#### [Problems and tasks]
**A.** Translate this sentence from the Peasant Revolt excerpt into Spanish: "It was the issue of taxes that really upset Wat in 1381."
**B.** According to the Peasant Revolt excerpt, what did the tax collector want to learn about Wat's daughter? Answer in one to three sentences.
**C.** Write out a passage of the Peasant Revolt excerpt verbatim, beginning at the words "If a King’s" and stopping after "by the government.".
— begin Document excerpt —
This illumination depicts John Ball—a priest who believed that all people should be equal—encouraging rebels in the Peasant Revolt of 1381. The illustration, by an unnamed artist, appears in a 1470 manuscript of Jean Froissert’s Chronicles maintained at the British Library. Historians believe the illustration may exaggerate the actual number of peasants who were rebelling against King Richard II (who was still a teenager at the time). Click on the image for a full-page view.

 

NOTE:  THIS CHAPTER CONTAINS GRUESOME CONTENT ABOUT MEDIEVAL EXECUTIONS

It was a time when prisoners were dragged behind a horse to the place of execution. Tortured, their intestines were ripped out and burned before their very eyes. Death, when it finally came, was a relief. But relief did not occur until the victim was practically lifeless.

William Wallace (of Braveheart fame) endured such an end. So did Hugh Despenser, favorite of King Edward II.

If a King’s favorites were subject to such treatment, one can only imagine the fate of a lowly peasant. A peasant like Wat Tyler.

What we know of Wat is based on the stories of known (Jean Froissart) and unknown contemporary chroniclers. Although accounts vary, they are clear on one thing. It was the issue of taxes that really upset Wat in 1381. Taxes - and how they were collected by the government.

A forceful tax collector wanted to know if Wat’s daughter was old enough to be taxed. To find out, he stripped her naked and assaulted her.
— end Document excerpt —
— begin Entries shown —
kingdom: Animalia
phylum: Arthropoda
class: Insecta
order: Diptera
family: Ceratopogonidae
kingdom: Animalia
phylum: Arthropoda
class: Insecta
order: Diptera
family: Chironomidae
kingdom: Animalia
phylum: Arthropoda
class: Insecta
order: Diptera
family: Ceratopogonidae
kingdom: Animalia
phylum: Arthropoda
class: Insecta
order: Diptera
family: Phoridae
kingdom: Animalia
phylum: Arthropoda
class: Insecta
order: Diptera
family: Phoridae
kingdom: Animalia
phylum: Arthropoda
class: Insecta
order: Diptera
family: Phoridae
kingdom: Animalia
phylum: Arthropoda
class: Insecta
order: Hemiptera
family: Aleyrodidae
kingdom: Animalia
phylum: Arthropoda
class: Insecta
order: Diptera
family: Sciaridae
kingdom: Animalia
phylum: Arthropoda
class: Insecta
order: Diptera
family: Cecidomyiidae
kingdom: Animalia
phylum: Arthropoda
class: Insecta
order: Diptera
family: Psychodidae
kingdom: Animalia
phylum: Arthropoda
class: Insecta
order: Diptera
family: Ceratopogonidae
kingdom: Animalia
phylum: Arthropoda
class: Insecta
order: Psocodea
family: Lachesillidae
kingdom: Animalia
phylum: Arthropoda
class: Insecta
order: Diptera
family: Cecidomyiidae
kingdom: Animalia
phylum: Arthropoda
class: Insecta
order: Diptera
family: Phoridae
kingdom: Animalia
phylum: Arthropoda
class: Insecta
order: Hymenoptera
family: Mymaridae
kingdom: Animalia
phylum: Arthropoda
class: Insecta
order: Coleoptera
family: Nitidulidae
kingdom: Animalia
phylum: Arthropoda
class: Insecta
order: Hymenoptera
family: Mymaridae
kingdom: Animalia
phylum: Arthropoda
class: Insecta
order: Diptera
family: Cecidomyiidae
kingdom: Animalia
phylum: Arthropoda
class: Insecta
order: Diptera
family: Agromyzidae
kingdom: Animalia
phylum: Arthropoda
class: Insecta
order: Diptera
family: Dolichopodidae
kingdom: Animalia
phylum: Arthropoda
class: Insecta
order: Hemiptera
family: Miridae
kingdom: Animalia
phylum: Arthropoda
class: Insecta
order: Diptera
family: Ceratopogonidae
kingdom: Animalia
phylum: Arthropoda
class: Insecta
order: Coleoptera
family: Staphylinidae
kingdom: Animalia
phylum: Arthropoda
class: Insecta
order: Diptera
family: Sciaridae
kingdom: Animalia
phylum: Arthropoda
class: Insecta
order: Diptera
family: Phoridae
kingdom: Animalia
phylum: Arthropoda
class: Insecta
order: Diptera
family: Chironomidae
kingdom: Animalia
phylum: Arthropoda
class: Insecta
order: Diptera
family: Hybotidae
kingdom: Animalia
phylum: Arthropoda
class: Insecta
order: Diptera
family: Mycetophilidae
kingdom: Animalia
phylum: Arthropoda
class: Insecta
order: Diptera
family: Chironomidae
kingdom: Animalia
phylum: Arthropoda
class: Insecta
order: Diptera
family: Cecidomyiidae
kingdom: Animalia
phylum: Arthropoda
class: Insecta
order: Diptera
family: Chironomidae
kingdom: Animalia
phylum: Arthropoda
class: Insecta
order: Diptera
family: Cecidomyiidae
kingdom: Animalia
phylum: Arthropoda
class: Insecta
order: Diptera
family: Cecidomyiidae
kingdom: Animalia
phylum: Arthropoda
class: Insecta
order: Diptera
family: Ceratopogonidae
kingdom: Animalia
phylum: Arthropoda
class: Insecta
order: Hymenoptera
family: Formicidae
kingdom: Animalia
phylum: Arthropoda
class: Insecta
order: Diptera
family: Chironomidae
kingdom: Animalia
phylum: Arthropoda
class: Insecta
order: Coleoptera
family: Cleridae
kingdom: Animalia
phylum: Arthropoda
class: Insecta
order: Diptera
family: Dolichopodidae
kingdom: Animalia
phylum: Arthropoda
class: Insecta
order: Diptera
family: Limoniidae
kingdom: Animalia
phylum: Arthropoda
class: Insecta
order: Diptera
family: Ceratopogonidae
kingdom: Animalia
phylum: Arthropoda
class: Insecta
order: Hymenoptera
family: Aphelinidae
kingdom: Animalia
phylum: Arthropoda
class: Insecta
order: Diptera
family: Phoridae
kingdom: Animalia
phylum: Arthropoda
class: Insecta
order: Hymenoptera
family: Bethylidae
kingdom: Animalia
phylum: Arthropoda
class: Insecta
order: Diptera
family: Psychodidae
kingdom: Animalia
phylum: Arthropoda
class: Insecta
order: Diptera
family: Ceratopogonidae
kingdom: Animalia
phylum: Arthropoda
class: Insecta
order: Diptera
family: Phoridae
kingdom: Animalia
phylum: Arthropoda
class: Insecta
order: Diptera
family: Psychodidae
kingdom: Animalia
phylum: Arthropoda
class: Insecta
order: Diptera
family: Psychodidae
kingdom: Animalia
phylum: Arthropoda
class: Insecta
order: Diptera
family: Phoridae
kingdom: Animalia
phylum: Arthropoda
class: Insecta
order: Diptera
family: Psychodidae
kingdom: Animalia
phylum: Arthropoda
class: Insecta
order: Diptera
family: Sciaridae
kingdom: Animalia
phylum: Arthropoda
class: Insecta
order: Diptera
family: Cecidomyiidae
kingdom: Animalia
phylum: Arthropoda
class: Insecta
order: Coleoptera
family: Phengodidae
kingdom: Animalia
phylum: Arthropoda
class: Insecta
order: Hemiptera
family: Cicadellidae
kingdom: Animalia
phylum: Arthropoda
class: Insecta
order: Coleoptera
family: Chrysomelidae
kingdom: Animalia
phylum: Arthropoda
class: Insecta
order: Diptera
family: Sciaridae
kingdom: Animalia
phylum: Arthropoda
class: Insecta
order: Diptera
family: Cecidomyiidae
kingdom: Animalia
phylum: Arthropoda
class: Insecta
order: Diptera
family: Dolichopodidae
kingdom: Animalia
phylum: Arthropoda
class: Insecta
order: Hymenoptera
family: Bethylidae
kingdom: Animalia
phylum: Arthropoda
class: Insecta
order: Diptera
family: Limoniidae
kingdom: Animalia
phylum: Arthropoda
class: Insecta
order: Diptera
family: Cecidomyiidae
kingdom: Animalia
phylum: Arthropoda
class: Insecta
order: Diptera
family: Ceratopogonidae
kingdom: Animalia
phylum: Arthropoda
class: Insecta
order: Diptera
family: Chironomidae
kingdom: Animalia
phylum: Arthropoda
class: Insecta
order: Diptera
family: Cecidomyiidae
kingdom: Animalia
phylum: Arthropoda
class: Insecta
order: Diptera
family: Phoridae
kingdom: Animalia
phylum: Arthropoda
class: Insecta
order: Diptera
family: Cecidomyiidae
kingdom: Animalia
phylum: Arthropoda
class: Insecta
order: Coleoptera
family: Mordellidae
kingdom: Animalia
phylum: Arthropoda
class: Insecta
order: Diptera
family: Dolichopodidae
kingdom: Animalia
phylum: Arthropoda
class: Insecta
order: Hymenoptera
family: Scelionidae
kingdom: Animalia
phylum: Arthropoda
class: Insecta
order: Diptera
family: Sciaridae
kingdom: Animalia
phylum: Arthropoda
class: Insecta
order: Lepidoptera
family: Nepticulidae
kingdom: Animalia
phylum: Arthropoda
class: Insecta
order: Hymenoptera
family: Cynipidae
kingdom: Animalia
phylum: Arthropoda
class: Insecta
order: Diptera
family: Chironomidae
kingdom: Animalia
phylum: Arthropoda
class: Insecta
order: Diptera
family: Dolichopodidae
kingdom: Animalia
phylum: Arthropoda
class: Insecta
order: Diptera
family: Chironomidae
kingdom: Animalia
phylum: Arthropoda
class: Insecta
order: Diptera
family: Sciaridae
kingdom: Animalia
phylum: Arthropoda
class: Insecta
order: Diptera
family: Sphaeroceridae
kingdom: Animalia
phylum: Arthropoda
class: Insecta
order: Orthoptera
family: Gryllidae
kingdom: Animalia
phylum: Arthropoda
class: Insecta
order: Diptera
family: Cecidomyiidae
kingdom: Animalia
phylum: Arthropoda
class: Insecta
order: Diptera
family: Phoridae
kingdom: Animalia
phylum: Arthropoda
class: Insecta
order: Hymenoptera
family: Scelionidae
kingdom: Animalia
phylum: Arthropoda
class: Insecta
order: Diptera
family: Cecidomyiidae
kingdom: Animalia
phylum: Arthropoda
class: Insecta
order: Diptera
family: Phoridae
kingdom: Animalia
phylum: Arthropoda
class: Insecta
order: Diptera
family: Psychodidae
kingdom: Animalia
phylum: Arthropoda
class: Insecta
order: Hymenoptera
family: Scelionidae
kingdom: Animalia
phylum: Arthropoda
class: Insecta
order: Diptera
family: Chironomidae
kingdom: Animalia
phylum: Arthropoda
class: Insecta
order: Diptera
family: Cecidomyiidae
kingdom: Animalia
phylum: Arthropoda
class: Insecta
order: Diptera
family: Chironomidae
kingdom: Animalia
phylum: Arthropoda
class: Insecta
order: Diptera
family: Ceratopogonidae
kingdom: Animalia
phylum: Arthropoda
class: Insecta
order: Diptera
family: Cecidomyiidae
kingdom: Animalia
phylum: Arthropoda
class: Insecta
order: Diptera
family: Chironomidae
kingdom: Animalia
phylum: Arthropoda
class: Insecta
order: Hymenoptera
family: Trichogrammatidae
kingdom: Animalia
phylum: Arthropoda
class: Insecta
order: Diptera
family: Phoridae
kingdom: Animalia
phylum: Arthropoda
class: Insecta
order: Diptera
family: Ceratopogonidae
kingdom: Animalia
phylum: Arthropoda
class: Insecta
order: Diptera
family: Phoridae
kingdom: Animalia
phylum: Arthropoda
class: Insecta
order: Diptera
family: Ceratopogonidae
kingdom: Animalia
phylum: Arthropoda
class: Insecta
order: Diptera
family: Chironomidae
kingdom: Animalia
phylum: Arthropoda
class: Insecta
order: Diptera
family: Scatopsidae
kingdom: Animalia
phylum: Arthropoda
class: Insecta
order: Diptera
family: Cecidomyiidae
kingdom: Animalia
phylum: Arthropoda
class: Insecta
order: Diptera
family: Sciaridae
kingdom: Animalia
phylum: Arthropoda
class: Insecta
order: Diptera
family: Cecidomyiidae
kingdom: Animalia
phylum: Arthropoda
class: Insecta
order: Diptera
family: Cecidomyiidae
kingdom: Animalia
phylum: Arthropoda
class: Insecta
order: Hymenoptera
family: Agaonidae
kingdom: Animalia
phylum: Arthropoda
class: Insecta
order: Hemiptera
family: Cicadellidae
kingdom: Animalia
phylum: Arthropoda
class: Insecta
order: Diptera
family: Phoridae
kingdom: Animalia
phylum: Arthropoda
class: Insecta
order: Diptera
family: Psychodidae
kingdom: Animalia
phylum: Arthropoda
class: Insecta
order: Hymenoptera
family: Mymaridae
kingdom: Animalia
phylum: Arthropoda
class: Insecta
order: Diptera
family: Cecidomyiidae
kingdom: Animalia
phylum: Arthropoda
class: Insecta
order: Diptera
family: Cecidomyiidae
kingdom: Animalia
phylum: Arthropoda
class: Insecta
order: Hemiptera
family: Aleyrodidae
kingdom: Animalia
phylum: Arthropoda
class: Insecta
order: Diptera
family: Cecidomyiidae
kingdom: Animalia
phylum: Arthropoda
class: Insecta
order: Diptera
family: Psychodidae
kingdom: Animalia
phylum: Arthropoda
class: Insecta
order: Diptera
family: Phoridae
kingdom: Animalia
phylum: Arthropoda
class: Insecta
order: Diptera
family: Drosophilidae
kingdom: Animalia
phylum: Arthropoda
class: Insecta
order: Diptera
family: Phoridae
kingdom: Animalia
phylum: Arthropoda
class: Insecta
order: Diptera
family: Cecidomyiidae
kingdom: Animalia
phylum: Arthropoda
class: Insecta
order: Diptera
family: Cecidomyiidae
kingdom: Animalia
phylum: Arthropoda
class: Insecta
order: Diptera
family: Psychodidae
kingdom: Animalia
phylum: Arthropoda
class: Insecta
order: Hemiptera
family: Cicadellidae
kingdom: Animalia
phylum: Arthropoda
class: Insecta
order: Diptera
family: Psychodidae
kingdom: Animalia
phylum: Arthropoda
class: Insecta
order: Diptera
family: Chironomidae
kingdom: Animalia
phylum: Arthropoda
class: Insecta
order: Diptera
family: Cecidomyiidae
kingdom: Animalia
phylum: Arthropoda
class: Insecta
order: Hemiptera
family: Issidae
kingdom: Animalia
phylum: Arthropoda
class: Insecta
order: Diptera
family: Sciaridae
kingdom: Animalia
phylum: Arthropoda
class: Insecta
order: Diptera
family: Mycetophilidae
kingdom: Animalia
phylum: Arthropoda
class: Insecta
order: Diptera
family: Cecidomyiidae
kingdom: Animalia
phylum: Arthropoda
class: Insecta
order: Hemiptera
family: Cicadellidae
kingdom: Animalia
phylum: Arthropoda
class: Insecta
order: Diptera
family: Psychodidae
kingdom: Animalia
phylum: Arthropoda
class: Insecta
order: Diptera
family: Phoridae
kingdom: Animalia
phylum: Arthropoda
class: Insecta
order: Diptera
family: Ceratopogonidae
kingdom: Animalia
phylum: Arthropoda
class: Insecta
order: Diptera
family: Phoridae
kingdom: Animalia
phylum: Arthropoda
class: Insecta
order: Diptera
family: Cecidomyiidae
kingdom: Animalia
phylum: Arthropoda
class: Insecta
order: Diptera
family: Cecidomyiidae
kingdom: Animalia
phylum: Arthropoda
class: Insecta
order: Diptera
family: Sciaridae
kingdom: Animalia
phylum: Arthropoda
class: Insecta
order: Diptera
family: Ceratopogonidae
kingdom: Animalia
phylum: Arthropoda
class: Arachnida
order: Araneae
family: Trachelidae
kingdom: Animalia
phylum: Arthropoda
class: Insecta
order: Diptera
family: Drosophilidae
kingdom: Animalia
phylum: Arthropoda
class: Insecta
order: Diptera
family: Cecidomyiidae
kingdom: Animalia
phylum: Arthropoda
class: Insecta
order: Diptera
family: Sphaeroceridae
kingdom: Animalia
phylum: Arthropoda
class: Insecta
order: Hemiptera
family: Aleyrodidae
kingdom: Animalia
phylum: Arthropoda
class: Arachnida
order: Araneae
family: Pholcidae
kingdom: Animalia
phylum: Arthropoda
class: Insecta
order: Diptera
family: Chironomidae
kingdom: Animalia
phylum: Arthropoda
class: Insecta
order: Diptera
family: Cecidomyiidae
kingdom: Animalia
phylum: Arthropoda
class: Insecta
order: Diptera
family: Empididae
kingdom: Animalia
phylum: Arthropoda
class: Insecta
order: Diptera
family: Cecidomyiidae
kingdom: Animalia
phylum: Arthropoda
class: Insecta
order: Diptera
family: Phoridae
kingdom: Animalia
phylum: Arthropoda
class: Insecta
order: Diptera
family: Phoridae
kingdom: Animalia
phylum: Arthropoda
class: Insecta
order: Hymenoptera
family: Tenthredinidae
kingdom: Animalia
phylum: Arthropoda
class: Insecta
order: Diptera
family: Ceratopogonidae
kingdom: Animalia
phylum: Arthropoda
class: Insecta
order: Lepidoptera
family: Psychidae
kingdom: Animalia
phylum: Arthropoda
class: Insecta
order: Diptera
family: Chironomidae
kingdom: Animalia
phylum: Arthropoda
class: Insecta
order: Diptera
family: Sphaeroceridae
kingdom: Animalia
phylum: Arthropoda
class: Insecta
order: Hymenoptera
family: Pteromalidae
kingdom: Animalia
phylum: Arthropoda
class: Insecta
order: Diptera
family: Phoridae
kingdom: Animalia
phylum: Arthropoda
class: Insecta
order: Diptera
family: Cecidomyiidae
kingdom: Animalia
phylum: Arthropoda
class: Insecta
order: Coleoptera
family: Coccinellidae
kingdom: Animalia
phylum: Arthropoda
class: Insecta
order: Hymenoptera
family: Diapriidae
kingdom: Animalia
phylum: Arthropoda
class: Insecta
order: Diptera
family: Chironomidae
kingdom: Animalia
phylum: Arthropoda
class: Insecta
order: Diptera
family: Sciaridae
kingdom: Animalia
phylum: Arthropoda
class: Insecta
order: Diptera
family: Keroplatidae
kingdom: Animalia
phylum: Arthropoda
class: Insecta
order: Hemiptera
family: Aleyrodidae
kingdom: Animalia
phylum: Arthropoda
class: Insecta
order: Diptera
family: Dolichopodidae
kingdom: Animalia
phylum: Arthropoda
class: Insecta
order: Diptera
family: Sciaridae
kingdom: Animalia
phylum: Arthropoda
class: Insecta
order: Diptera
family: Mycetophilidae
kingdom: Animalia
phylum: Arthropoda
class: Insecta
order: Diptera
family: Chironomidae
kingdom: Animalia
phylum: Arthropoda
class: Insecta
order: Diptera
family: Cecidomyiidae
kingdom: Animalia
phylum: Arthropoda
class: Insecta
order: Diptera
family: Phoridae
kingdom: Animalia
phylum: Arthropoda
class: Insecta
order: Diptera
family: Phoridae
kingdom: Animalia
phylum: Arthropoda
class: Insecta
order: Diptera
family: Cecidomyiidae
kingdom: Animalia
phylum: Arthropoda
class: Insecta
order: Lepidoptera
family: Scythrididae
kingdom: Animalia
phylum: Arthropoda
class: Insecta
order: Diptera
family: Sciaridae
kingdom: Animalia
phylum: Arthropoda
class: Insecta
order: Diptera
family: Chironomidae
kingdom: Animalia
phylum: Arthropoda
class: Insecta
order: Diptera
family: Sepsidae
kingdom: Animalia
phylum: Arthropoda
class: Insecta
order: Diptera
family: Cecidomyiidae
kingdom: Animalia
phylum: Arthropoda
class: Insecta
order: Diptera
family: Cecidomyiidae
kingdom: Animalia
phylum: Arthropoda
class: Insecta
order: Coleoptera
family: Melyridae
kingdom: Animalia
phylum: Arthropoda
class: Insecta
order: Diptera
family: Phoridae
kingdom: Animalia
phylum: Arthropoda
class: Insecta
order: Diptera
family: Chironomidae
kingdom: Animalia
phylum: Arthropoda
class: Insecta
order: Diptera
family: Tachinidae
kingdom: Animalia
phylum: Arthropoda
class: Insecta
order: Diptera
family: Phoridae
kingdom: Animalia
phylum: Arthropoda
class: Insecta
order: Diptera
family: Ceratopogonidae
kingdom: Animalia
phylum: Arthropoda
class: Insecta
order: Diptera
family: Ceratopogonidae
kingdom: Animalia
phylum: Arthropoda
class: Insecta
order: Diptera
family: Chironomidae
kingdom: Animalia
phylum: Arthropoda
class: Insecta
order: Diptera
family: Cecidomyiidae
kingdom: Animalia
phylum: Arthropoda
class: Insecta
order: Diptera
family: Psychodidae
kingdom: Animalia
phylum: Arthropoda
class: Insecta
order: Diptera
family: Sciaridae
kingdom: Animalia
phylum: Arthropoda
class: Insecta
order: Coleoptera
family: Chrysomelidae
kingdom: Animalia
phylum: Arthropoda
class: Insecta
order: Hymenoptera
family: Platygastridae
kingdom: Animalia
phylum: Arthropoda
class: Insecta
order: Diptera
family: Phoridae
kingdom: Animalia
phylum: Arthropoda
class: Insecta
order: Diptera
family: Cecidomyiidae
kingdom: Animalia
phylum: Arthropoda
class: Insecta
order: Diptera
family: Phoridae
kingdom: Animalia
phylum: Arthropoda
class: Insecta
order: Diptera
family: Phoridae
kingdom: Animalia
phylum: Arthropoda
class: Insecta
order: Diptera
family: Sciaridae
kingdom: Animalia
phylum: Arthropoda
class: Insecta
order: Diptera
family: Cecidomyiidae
— end Entries shown —
#### [Results of the exercise]
**A.** Fue la cuestión de los impuestos lo que realmente molestó a Wat en 1381.

**B.** The tax collector wanted to know whether Wat's daughter was old enough to be taxed. To find out, he stripped her naked and assaulted her.

**C.**
If a King’s favorites were subject to such treatment, one can only imagine the fate of a lowly peasant. A peasant like Wat Tyler.

What we know of Wat is based on the stories of known (Jean Froissart) and unknown contemporary chroniclers. Although accounts vary, they are clear on one thing. It was the issue of taxes that really upset Wat in 1381. Taxes - and how they were collected by the government.